Count the lines in the records below that contain the string "filled", treating uppercase and lowercase as different, and reply with only that number.

RECORDS FOR THE TASK:
**********

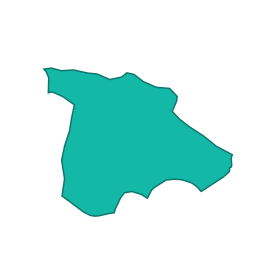 Pyongsong City, P'yŏngan-namdo, North Korea (Robinson projection), rotated 338°
{"feature_id": "82179303B57975227411207", "entity_name": "Pyongsong City", "entity_type": "district", "adm_level": 2, "iso_a3": "PRK", "parent_name": "North Korea", "parent_adm1": "P'yŏngan-namdo", "projection": "robinson", "projection_center": [125.901, 39.318], "detail": "fine", "context": "isolated", "style": "filled", "palette": "teal", "viewbox_px": 256, "rotation_deg": 338, "n_neighbors": 0, "source": "geoboundaries", "source_scale": "gbopen_adm2", "svg_char_len": 919}
<svg xmlns="http://www.w3.org/2000/svg" viewBox="0 0 256 256"><g transform="rotate(338 128 128)"><path d="M214.7,191.9L203.0,178.0L195.1,163.8L185.1,149.5L179.2,139.4L175.2,129.2L183.3,121.1L185.4,117.1L182.0,108.4L181.4,106.9L169.4,100.8L159.5,90.6L153.5,80.4L147.5,76.4L141.4,78.4L129.4,76.3L119.4,66.2L111.4,62.1L99.4,53.9L87.4,49.8L79.4,43.7L72.1,41.9L73.3,45.7L73.3,51.8L67.3,65.5L71.1,66.0L79.1,74.2L87.0,86.4L78.9,98.5L72.8,108.7L62.6,120.8L54.4,133.0L50.2,151.2L41.3,166.5L42.1,167.4L55.3,189.2L60.3,194.9L63.6,197.0L67.7,198.4L80.1,200.5L83.4,201.5L86.1,198.1L89.0,195.5L94.7,190.2L100.4,186.7L107.9,188.4L115.5,194.6L119.7,200.4L126.6,194.4L130.4,193.0L143.9,190.5L152.3,193.0L158.4,196.1L166.1,202.4L168.5,205.8L170.7,210.2L171.9,214.1L173.2,214.1L173.6,214.0L198.2,209.1L205.6,206.4L207.5,202.9L209.2,202.8L210.1,201.6L212.6,194.2L214.7,191.9Z" fill="#14b8a6" stroke="#0f766e" stroke-width="1.5"/></g></svg>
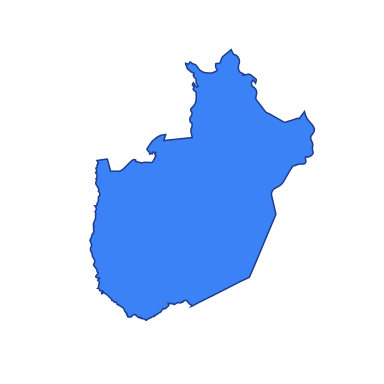 SVG path tracing the border of Coahuila, rotated 215°
{"feature_id": "MEX-2708", "entity_name": "Coahuila", "entity_type": "State", "adm_level": 1, "iso_a3": "MEX", "parent_name": "Mexico", "parent_adm1": "", "projection": "albers", "projection_center": [-101.519, 27.229], "detail": "fine", "context": "isolated", "style": "filled", "palette": "blue", "viewbox_px": 384, "rotation_deg": 215, "n_neighbors": 0, "source": "natural_earth", "source_scale": "10m", "svg_char_len": 6005}
<svg xmlns="http://www.w3.org/2000/svg" viewBox="0 0 384 384"><g transform="rotate(215 192 192)"><path d="M172.5,52.9L173.4,53.1L174.5,54.2L175.3,54.0L175.6,54.9L176.2,55.2L177.8,55.4L179.9,56.5L180.4,57.0L182.1,57.7L186.4,57.3L187.6,57.6L188.3,56.9L189.0,57.1L189.6,57.7L190.2,58.0L191.1,57.9L192.1,57.2L193.5,57.6L195.0,57.6L195.5,57.2L195.8,57.3L196.0,57.8L196.3,58.1L203.7,59.2L206.1,58.8L206.7,58.6L207.2,58.1L207.4,57.1L207.6,56.8L207.9,57.0L208.2,57.3L208.4,57.8L207.7,59.4L208.7,59.7L209.4,59.3L210.1,58.6L211.0,58.3L211.4,58.5L211.7,59.1L212.1,59.4L213.1,59.4L214.0,59.0L213.8,59.7L213.9,60.3L215.0,62.1L215.3,63.1L216.2,64.8L216.5,65.2L217.1,65.5L218.3,65.5L218.7,65.7L218.6,66.5L218.3,67.7L218.2,68.4L218.7,68.6L219.5,67.9L220.6,67.3L221.8,67.1L222.5,67.8L222.5,69.1L222.1,70.7L222.3,71.4L222.7,71.9L223.7,72.1L224.1,72.4L225.0,73.5L226.3,74.2L230.7,75.6L231.1,76.5L231.4,78.7L232.1,79.7L233.0,80.5L236.3,82.0L237.4,82.9L238.3,84.1L238.7,84.4L240.8,85.4L241.8,86.1L242.4,86.9L243.3,88.6L243.0,89.8L243.3,90.5L245.7,92.4L246.1,93.1L247.6,93.4L248.0,94.1L248.4,97.2L249.3,99.2L249.5,100.3L249.1,101.4L249.4,101.8L249.6,102.2L249.7,103.4L250.0,103.8L251.1,104.7L251.5,105.8L252.4,106.3L252.5,106.7L252.2,107.3L252.4,107.7L252.7,107.9L253.4,107.9L253.7,108.0L253.9,108.3L254.6,109.6L255.8,114.7L256.3,115.8L258.0,118.0L258.0,118.9L260.0,120.2L260.2,120.7L260.2,122.5L260.9,123.6L261.8,124.2L263.7,124.9L262.4,125.7L262.1,126.1L262.2,126.6L263.1,127.7L263.3,129.6L263.8,131.4L265.1,133.1L265.8,134.3L265.9,135.1L265.6,136.1L266.0,137.1L266.8,138.0L267.6,138.5L269.2,138.9L269.6,140.7L270.0,141.0L270.7,141.2L275.3,143.4L276.1,144.3L276.5,145.4L276.5,146.1L276.7,146.5L278.0,147.7L278.3,147.8L278.1,148.8L278.8,150.4L279.2,151.0L279.9,151.8L281.6,152.3L282.1,152.7L281.6,153.4L282.1,154.2L282.8,155.1L283.6,155.9L284.3,156.2L284.5,156.5L283.9,157.8L284.1,158.4L284.9,159.0L285.2,159.4L285.3,159.9L285.2,161.1L285.2,161.6L285.5,161.6L286.1,162.1L286.7,162.7L286.7,163.0L287.9,163.3L280.6,170.2L280.2,170.3L279.8,170.1L279.0,169.4L270.6,162.3L270.2,162.5L268.7,163.7L265.4,166.0L263.7,167.2L262.5,168.6L261.8,170.3L261.3,172.4L259.7,181.4L259.0,184.0L258.1,185.4L256.7,185.9L256.3,185.9L256.1,185.6L255.8,184.8L255.5,184.8L250.2,186.8L249.5,187.3L248.4,188.7L247.8,189.2L242.1,192.9L241.6,193.6L241.5,194.6L242.3,200.9L243.0,201.2L243.9,201.4L244.5,201.9L244.4,203.3L246.2,202.9L246.7,202.5L246.9,201.7L246.3,201.0L246.3,200.6L246.6,200.3L247.4,200.3L247.7,200.2L248.2,198.8L248.5,198.8L249.1,199.6L250.0,200.2L252.5,200.6L253.4,201.1L253.7,202.2L253.8,209.8L253.7,210.8L252.3,216.2L251.2,218.7L249.7,220.9L248.2,222.5L246.5,224.0L244.6,218.0L223.0,236.8L226.4,239.8L228.0,241.5L229.1,243.3L229.4,245.1L229.7,245.9L230.8,247.6L231.3,248.1L231.9,248.2L232.8,248.2L233.6,248.4L234.4,249.1L235.7,250.6L236.2,252.0L236.4,254.8L236.8,256.2L237.8,257.1L239.2,257.7L240.3,258.5L240.6,259.8L240.1,263.6L240.1,265.6L240.4,267.4L241.3,269.4L242.3,271.2L243.5,273.0L245.6,275.7L246.4,276.2L249.0,276.4L249.8,276.8L250.2,277.2L250.4,277.7L250.3,278.8L250.4,279.3L250.9,279.6L252.4,279.6L253.0,279.8L253.3,280.4L253.5,281.0L253.5,282.3L249.1,280.7L247.8,281.0L247.6,282.0L249.0,282.8L250.8,283.5L251.9,284.5L252.3,285.4L253.5,286.7L256.9,287.6L258.2,288.7L258.2,289.1L258.0,289.6L257.9,290.0L258.4,290.4L259.2,290.5L261.1,289.9L261.9,289.8L263.6,290.1L266.2,290.2L266.7,290.4L267.8,291.3L270.5,293.0L271.1,293.8L269.2,294.3L268.4,294.8L268.1,295.2L268.3,297.3L267.7,297.6L265.7,297.4L264.8,297.5L262.6,298.2L261.6,298.2L260.4,297.9L256.8,296.6L255.6,296.4L252.4,296.4L249.5,297.3L246.8,298.9L244.2,300.7L243.1,302.1L241.8,304.3L241.2,306.3L242.3,307.0L243.1,307.2L244.0,307.8L245.4,309.4L246.1,310.4L246.0,311.1L243.3,313.2L243.1,314.0L244.2,317.8L244.4,319.0L244.5,320.1L244.2,321.5L242.2,328.7L241.6,331.1L237.9,329.0L237.0,328.7L236.2,328.8L234.4,329.3L232.7,329.2L230.7,328.4L228.9,327.2L227.7,325.8L227.3,324.9L226.5,322.3L225.4,320.6L224.1,319.1L222.5,318.0L220.9,317.7L217.2,318.3L217.1,317.0L213.3,320.9L212.5,321.4L211.5,321.6L204.2,321.2L203.6,320.7L203.1,319.7L202.4,317.6L204.3,318.2L206.2,318.6L206.1,316.5L205.8,315.4L205.4,314.7L204.0,313.6L203.2,313.2L202.5,313.2L200.6,313.2L198.7,312.7L197.1,311.7L195.8,310.3L194.4,307.1L193.5,305.4L192.7,304.6L177.9,299.9L176.7,299.8L172.5,300.5L158.6,301.8L157.1,301.9L156.1,302.2L155.3,302.9L154.5,304.1L150.2,309.6L148.5,312.1L147.4,313.2L146.3,313.5L146.0,322.4L142.9,319.9L140.0,318.2L138.0,317.5L132.0,316.0L129.9,315.1L128.0,313.9L126.8,312.0L126.5,309.9L126.6,307.8L126.5,305.8L125.8,304.2L124.2,302.9L122.3,301.8L120.5,300.5L119.4,298.8L118.9,297.6L118.3,296.6L117.5,295.7L115.4,293.8L115.0,293.1L114.9,292.2L115.1,290.8L115.6,289.4L116.3,288.1L117.2,286.9L117.6,286.6L118.7,286.4L119.0,286.0L119.0,285.5L118.6,284.9L116.3,282.5L115.9,281.6L115.9,280.4L116.1,279.6L116.6,279.0L118.4,277.6L119.4,277.2L119.8,276.8L121.5,274.8L122.7,272.7L123.5,272.2L124.1,271.4L124.3,269.9L124.0,264.4L123.1,254.6L123.0,251.8L123.3,249.2L124.1,246.7L126.4,242.0L126.9,239.4L126.3,236.7L124.4,234.4L120.1,230.6L110.5,221.9L99.1,169.6L96.1,155.0L101.8,145.1L111.5,126.7L123.2,105.1L126.9,97.8L127.0,97.7L126.8,98.5L127.4,98.9L130.2,98.9L132.7,99.6L134.4,99.9L135.6,99.4L136.2,98.0L136.5,96.2L136.9,96.0L137.1,96.2L137.6,94.7L138.0,94.4L139.8,93.5L140.2,93.2L140.6,92.6L141.8,90.0L142.7,89.2L143.7,89.8L144.0,89.3L146.0,87.8L147.3,87.6L147.8,87.4L147.4,86.8L146.3,86.0L145.9,85.5L146.0,84.9L146.6,82.9L146.7,81.4L147.6,80.5L148.4,80.4L148.8,80.2L148.5,79.2L148.5,78.9L149.0,78.2L149.0,77.6L148.7,76.4L148.8,75.7L149.4,74.8L150.8,70.9L151.2,70.6L151.5,70.2L151.3,69.5L151.7,69.3L151.8,69.1L151.6,68.4L152.1,68.2L152.4,67.9L153.6,65.5L153.8,65.4L154.0,64.7L155.4,62.4L155.7,60.9L156.0,60.6L158.1,60.6L158.8,60.4L160.5,59.5L161.3,59.2L161.5,59.3L161.7,59.8L161.9,60.0L162.2,59.9L162.9,59.3L163.3,58.6L163.7,58.5L168.6,58.9L169.8,57.2L170.0,56.6L170.1,55.2L170.2,54.7L170.6,54.4L171.7,54.1L172.1,53.1L172.5,52.9Z" fill="#3b82f6" stroke="#1e3a8a" stroke-width="1.5"/></g></svg>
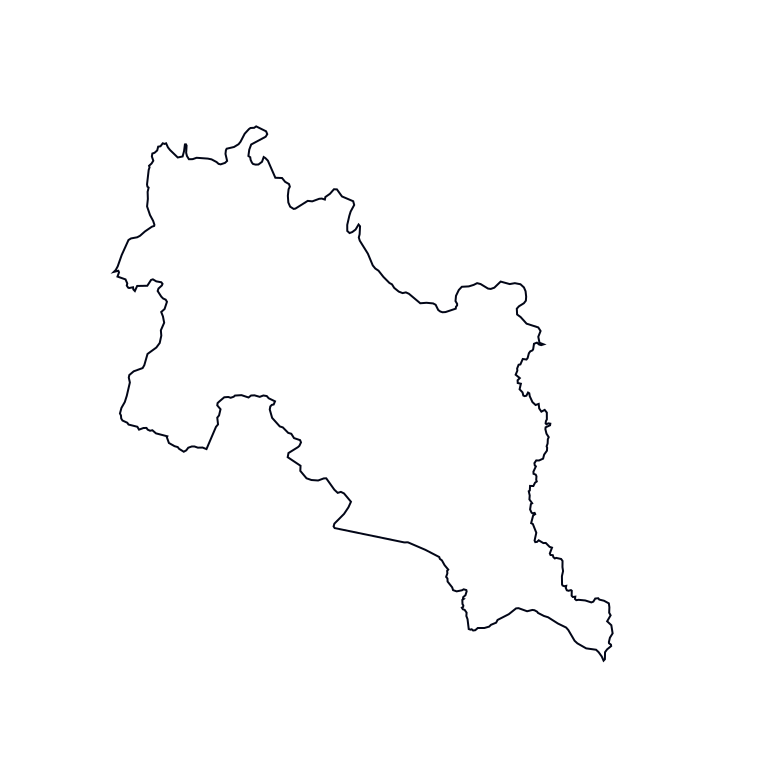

**********

REPLY TO THE EXERCISE:
2